• _Exercise task_
Copy each of the rows below word for word.

• _Rows drawn from a collection_
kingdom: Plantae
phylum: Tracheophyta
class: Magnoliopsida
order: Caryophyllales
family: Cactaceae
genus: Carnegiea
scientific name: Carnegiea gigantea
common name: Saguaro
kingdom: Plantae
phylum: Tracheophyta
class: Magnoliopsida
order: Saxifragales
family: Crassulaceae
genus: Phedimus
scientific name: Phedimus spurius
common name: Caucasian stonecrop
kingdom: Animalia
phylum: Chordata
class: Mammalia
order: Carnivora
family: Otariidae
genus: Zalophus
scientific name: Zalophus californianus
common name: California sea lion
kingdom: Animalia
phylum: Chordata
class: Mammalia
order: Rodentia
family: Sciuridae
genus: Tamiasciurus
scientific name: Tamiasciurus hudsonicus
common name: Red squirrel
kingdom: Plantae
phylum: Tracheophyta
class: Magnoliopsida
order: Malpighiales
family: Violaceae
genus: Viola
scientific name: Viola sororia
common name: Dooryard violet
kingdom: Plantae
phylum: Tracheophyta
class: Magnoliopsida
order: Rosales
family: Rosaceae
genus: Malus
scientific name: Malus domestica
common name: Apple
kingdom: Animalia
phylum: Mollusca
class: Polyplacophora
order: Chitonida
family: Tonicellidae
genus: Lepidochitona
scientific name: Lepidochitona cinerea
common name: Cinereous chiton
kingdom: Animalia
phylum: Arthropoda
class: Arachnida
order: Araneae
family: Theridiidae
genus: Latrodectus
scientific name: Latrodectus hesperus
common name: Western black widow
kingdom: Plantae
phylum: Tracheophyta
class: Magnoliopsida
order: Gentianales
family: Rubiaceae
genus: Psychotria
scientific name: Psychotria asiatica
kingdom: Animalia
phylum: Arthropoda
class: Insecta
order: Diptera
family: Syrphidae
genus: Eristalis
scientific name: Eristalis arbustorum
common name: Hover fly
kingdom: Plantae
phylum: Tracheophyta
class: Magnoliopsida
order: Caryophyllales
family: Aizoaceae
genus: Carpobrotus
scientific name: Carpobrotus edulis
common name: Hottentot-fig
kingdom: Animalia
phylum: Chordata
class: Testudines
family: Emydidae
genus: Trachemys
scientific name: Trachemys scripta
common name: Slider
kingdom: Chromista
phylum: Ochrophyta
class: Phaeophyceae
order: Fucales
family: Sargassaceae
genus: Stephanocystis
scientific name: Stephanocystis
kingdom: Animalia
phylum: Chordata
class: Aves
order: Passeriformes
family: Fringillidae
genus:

• _Full solution_
kingdom: Plantae
phylum: Tracheophyta
class: Magnoliopsida
order: Caryophyllales
family: Cactaceae
genus: Carnegiea
scientific name: Carnegiea gigantea
common name: Saguaro
kingdom: Plantae
phylum: Tracheophyta
class: Magnoliopsida
order: Saxifragales
family: Crassulaceae
genus: Phedimus
scientific name: Phedimus spurius
common name: Caucasian stonecrop
kingdom: Animalia
phylum: Chordata
class: Mammalia
order: Carnivora
family: Otariidae
genus: Zalophus
scientific name: Zalophus californianus
common name: California sea lion
kingdom: Animalia
phylum: Chordata
class: Mammalia
order: Rodentia
family: Sciuridae
genus: Tamiasciurus
scientific name: Tamiasciurus hudsonicus
common name: Red squirrel
kingdom: Plantae
phylum: Tracheophyta
class: Magnoliopsida
order: Malpighiales
family: Violaceae
genus: Viola
scientific name: Viola sororia
common name: Dooryard violet
kingdom: Plantae
phylum: Tracheophyta
class: Magnoliopsida
order: Rosales
family: Rosaceae
genus: Malus
scientific name: Malus domestica
common name: Apple
kingdom: Animalia
phylum: Mollusca
class: Polyplacophora
order: Chitonida
family: Tonicellidae
genus: Lepidochitona
scientific name: Lepidochitona cinerea
common name: Cinereous chiton
kingdom: Animalia
phylum: Arthropoda
class: Arachnida
order: Araneae
family: Theridiidae
genus: Latrodectus
scientific name: Latrodectus hesperus
common name: Western black widow
kingdom: Plantae
phylum: Tracheophyta
class: Magnoliopsida
order: Gentianales
family: Rubiaceae
genus: Psychotria
scientific name: Psychotria asiatica
kingdom: Animalia
phylum: Arthropoda
class: Insecta
order: Diptera
family: Syrphidae
genus: Eristalis
scientific name: Eristalis arbustorum
common name: Hover fly
kingdom: Plantae
phylum: Tracheophyta
class: Magnoliopsida
order: Caryophyllales
family: Aizoaceae
genus: Carpobrotus
scientific name: Carpobrotus edulis
common name: Hottentot-fig
kingdom: Animalia
phylum: Chordata
class: Testudines
family: Emydidae
genus: Trachemys
scientific name: Trachemys scripta
common name: Slider
kingdom: Chromista
phylum: Ochrophyta
class: Phaeophyceae
order: Fucales
family: Sargassaceae
genus: Stephanocystis
scientific name: Stephanocystis
kingdom: Animalia
phylum: Chordata
class: Aves
order: Passeriformes
family: Fringillidae
genus:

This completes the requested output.